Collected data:
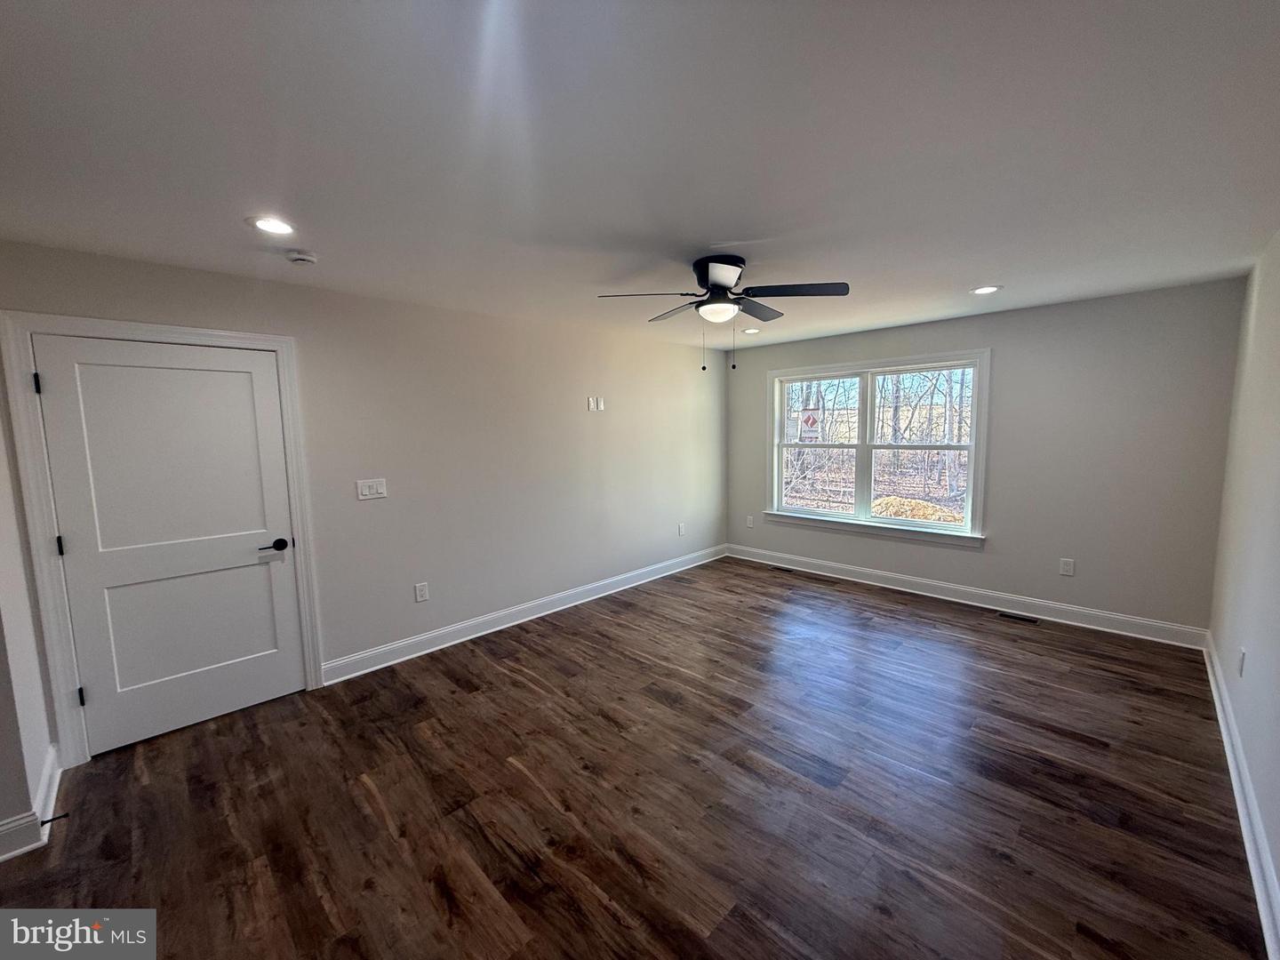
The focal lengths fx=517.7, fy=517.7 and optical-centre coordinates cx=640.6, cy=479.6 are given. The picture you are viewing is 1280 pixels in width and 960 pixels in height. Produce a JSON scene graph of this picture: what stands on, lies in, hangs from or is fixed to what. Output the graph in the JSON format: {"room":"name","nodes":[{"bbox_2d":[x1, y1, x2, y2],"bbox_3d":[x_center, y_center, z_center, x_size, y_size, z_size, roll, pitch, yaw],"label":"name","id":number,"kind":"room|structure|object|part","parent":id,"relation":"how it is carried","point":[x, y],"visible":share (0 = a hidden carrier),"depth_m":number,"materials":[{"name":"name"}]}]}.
{"room":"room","nodes":[
{"label":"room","id":0,"kind":"room"},
{"bbox_2d":[0,377,58,860],"bbox_3d":[-2.474,0.237,1.819,1.233,2.432,0.226,5,9,44],"label":"near left wall","id":1,"kind":"structure","parent":0,"point":[6,813],"depth_m":2.10,"materials":[{"name":"grey paint"}]},
{"bbox_2d":[0,744,61,862],"bbox_3d":[-2.392,1.365,1.931,1.243,0.125,0.171,5,9,44],"label":"baseboard","id":2,"kind":"structure","parent":1,"relation":"attached to","point":[54,780],"depth_m":2.04,"materials":[{"name":"white paint"}]},
{"bbox_2d":[39,811,70,825],"bbox_3d":[-2.332,1.341,2.047,0.024,0.024,0.078,5,9,44],"label":"door stop","id":3,"kind":"object","parent":2,"relation":"attached to","point":[46,821],"visible":0.97,"depth_m":2.05,"materials":[{"name":"black metal"}]},
{"bbox_2d":[0,238,727,749],"bbox_3d":[-0.994,-0.059,4.309,0.160,2.454,5.867,5,9,44],"label":"left wall","id":4,"kind":"structure","parent":0,"point":[380,509],"depth_m":3.76,"materials":[{"name":"paint"}]},
{"bbox_2d":[0,311,324,766],"bbox_3d":[-2.433,0.263,2.789,0.161,2.137,1.111,5,9,44],"label":"door frame","id":5,"kind":"structure","parent":4,"relation":"attached to","point":[255,337],"depth_m":2.46,"materials":[{"name":"white paint"}]},
{"bbox_2d":[32,332,304,758],"bbox_3d":[-2.380,0.318,2.732,0.101,2.022,0.897,5,9,44],"label":"door","id":6,"kind":"structure","parent":4,"relation":"in","point":[255,673],"depth_m":2.70,"materials":[{"name":"white paint"}]},
{"bbox_3d":[-2.123,0.386,3.003,0.118,0.069,0.168,5,9,44],"label":"lever handle","id":7,"kind":"part","parent":6,"relation":"part of","materials":[{"name":"black metal"}]},
{"bbox_2d":[355,477,387,500],"bbox_3d":[-1.760,0.060,3.388,0.016,0.131,0.173,5,9,44],"label":"light switch","id":8,"kind":"object","parent":4,"relation":"attached to","point":[364,491],"visible":0.98,"depth_m":3.39,"materials":[{"name":"white plastic"}]},
{"bbox_2d":[413,581,429,601],"bbox_3d":[-1.551,0.794,3.661,0.009,0.127,0.079,5,9,44],"label":"wall socket","id":9,"kind":"object","parent":4,"relation":"attached to","point":[420,593],"visible":0.98,"depth_m":3.66,"materials":[{"name":"white plastic"}]},
{"bbox_2d":[320,544,727,684],"bbox_3d":[-0.467,1.030,4.779,0.018,0.126,4.311,5,9,44],"label":"baseboard","id":10,"kind":"structure","parent":4,"relation":"attached to","point":[441,646],"depth_m":4.07,"materials":[{"name":"white paint"}]},
{"bbox_2d":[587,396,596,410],"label":"wall socket","id":11,"kind":"object","parent":4,"relation":"attached to","point":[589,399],"visible":1,"depth_m":4.66,"materials":[{"name":"white plastic"}]},
{"bbox_2d":[597,396,606,411],"bbox_3d":[-0.364,-0.689,4.726,0.028,0.128,0.061,5,9,44],"label":"wall plate","id":12,"kind":"object","parent":4,"relation":"attached to","point":[603,407],"visible":0.99,"depth_m":4.72,"materials":[{"name":"white plastic"}]},
{"bbox_2d":[677,522,686,535],"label":"wall socket","id":13,"kind":"object","parent":4,"relation":"attached to","point":[682,528],"visible":0.99,"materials":[{"name":"white plastic"}]},
{"bbox_2d":[0,554,1266,959],"bbox_3d":[0.263,1.352,2.710,4.399,0.108,6.515,5,9,44],"label":"floor","id":14,"kind":"structure","parent":0,"point":[1082,751],"depth_m":2.18,"materials":[{"name":"brown wood"}]},
{"bbox_2d":[768,563,796,573],"bbox_3d":[1.535,0.967,5.612,0.328,0.007,0.118,5,9,44],"label":"floor vent","id":15,"kind":"object","parent":14,"relation":"in","point":[778,568],"visible":0.98,"depth_m":5.59,"materials":[{"name":"metal"}]},
{"bbox_2d":[997,610,1039,623],"bbox_3d":[3.020,1.097,4.135,0.288,0.006,0.105,5,9,44],"label":"floor vent","id":16,"kind":"object","parent":14,"relation":"in","point":[1024,620],"visible":0.98,"depth_m":4.13,"materials":[{"name":"black metal"}]},
{"bbox_2d":[0,0,1279,354],"bbox_3d":[0.258,-1.190,2.494,4.529,0.118,6.436,5,9,44],"label":"ceiling","id":17,"kind":"structure","parent":0,"point":[973,278],"depth_m":1.60,"materials":[{"name":"white paint"}]},
{"bbox_2d":[247,215,295,235],"bbox_3d":[-1.554,-1.073,2.190,0.189,0.009,0.188,5,9,44],"label":"recessed light","id":18,"kind":"object","parent":17,"relation":"in","point":[268,227],"visible":0.99,"depth_m":2.18,"materials":[{"name":"white plastic"}]},
{"bbox_2d":[285,248,318,264],"bbox_3d":[-1.667,-1.086,2.539,0.135,0.041,0.133,5,9,44],"label":"smoke detector","id":19,"kind":"object","parent":17,"relation":"attached to","point":[300,256],"visible":0.98,"depth_m":2.51,"materials":[{"name":"white plastic"}]},
{"bbox_2d":[597,255,850,374],"bbox_3d":[0.454,-0.882,2.848,1.234,0.613,1.225,1,6,15],"label":"ceiling fan","id":20,"kind":"object","parent":17,"relation":"attached to","point":[716,286],"visible":0.99,"depth_m":2.74,"materials":[{"name":"black metal"}]},
{"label":"blade","id":21,"kind":"part","parent":20,"relation":"part of","materials":[{"name":"wood"}]},
{"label":"blade","id":22,"kind":"part","parent":20,"relation":"part of","materials":[{"name":"wood"}]},
{"bbox_3d":[0.435,-1.068,2.837,0.295,0.234,0.285,5,9,44],"label":"motor housing","id":23,"kind":"part","parent":20,"relation":"part of","materials":[{"name":"black metal"}]},
{"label":"blade","id":24,"kind":"part","parent":20,"relation":"part of","materials":[{"name":"wood"}]},
{"bbox_3d":[0.775,-0.960,2.649,0.503,0.039,0.356,5,9,44],"label":"blade","id":25,"kind":"part","parent":20,"relation":"part of","materials":[{"name":"wood"}]},
{"bbox_2d":[741,326,760,334],"bbox_3d":[1.021,-1.389,4.826,0.193,0.017,0.191,5,9,44],"label":"recessed light","id":26,"kind":"object","parent":17,"relation":"in","point":[751,332],"visible":0.97,"depth_m":4.81,"materials":[{"name":"white plastic"}]},
{"bbox_2d":[969,284,1002,295],"bbox_3d":[2.302,-1.270,3.462,0.192,0.008,0.190,5,9,44],"label":"recessed light","id":27,"kind":"object","parent":17,"relation":"in","point":[987,289],"visible":0.99,"depth_m":3.45,"materials":[{"name":"white plastic"}]},
{"bbox_2d":[726,276,1246,637],"bbox_3d":[2.472,-0.205,4.858,4.136,2.456,0.160,5,9,44],"label":"back wall","id":28,"kind":"structure","parent":0,"point":[1008,358],"depth_m":3.92,"materials":[{"name":"grey paint"}]},
{"bbox_2d":[745,514,754,527],"bbox_3d":[1.259,0.485,5.976,0.081,0.134,0.013,5,9,44],"label":"wall socket","id":29,"kind":"object","parent":28,"relation":"attached to","point":[748,523],"visible":0.99,"depth_m":5.97,"materials":[{"name":"white plastic"}]},
{"bbox_2d":[761,350,990,548],"bbox_3d":[2.229,-0.311,5.132,2.065,1.683,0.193,5,9,44],"label":"window","id":30,"kind":"structure","parent":28,"relation":"in","point":[900,361],"depth_m":5.04,"materials":[{"name":"white"}]},
{"bbox_2d":[798,408,821,440],"bbox_3d":[1.819,-0.600,5.587,0.261,0.351,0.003,5,9,44],"label":"window sticker","id":31,"kind":"object","parent":30,"relation":"attached to","point":[806,420],"visible":0.99,"depth_m":5.59,"materials":[{"name":"white paper"}]},
{"bbox_3d":[1.806,-0.315,5.496,0.904,1.476,0.097,5,9,44],"label":"sash","id":32,"kind":"part","parent":30,"relation":"part of","materials":[{"name":"white plastic"}]},
{"bbox_3d":[2.580,-0.240,4.832,0.969,1.468,0.084,5,9,44],"label":"sash","id":33,"kind":"part","parent":30,"relation":"part of","materials":[{"name":"white plastic"}]},
{"bbox_2d":[725,544,1209,648],"bbox_3d":[2.421,0.955,4.898,3.985,0.131,0.017,5,9,44],"label":"baseboard","id":34,"kind":"structure","parent":28,"relation":"attached to","point":[1127,620],"depth_m":4.33,"materials":[{"name":"white paint"}]},
{"bbox_2d":[1058,557,1074,575],"bbox_3d":[3.318,0.680,4.036,0.077,0.126,0.009,5,9,44],"label":"wall socket","id":35,"kind":"object","parent":28,"relation":"attached to","point":[1067,568],"visible":0.98,"depth_m":4.03,"materials":[{"name":"white plastic"}]},
{"bbox_2d":[1206,233,1279,939],"bbox_3d":[1.840,0.192,1.229,0.149,2.476,5.896,5,9,44],"label":"right wall","id":36,"kind":"structure","parent":0,"point":[1278,867],"depth_m":2.40,"materials":[{"name":"grey paint"}]},
{"bbox_2d":[1202,633,1279,959],"bbox_3d":[1.862,1.329,1.512,0.019,0.125,5.657,5,9,44],"label":"baseboard","id":37,"kind":"structure","parent":36,"relation":"attached to","point":[1217,700],"depth_m":1.93,"materials":[{"name":"white paint"}]},
{"bbox_2d":[1236,647,1247,676],"bbox_3d":[2.796,0.850,2.415,0.012,0.121,0.076,5,9,44],"label":"wall socket","id":38,"kind":"object","parent":36,"relation":"attached to","point":[1241,654],"visible":0.97,"depth_m":2.40,"materials":[{"name":"white plastic"}]},
{"label":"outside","id":39,"kind":"structure","parent":0,"visible":0},
{"label":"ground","id":40,"kind":"structure","parent":39,"visible":0},
{"bbox_2d":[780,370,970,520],"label":"trees","id":41,"kind":"object","parent":40,"relation":"on","point":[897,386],"visible":0.29,"materials":[{"name":"plant"}]},
{"bbox_2d":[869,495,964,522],"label":"mound","id":42,"kind":"object","parent":40,"relation":"on","point":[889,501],"visible":0.39,"depth_m":9.37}
]}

PROBLEM TO WORK ON: State only the number of lines in these entries that contain "ceiling".

YOUR SOLUTION: 2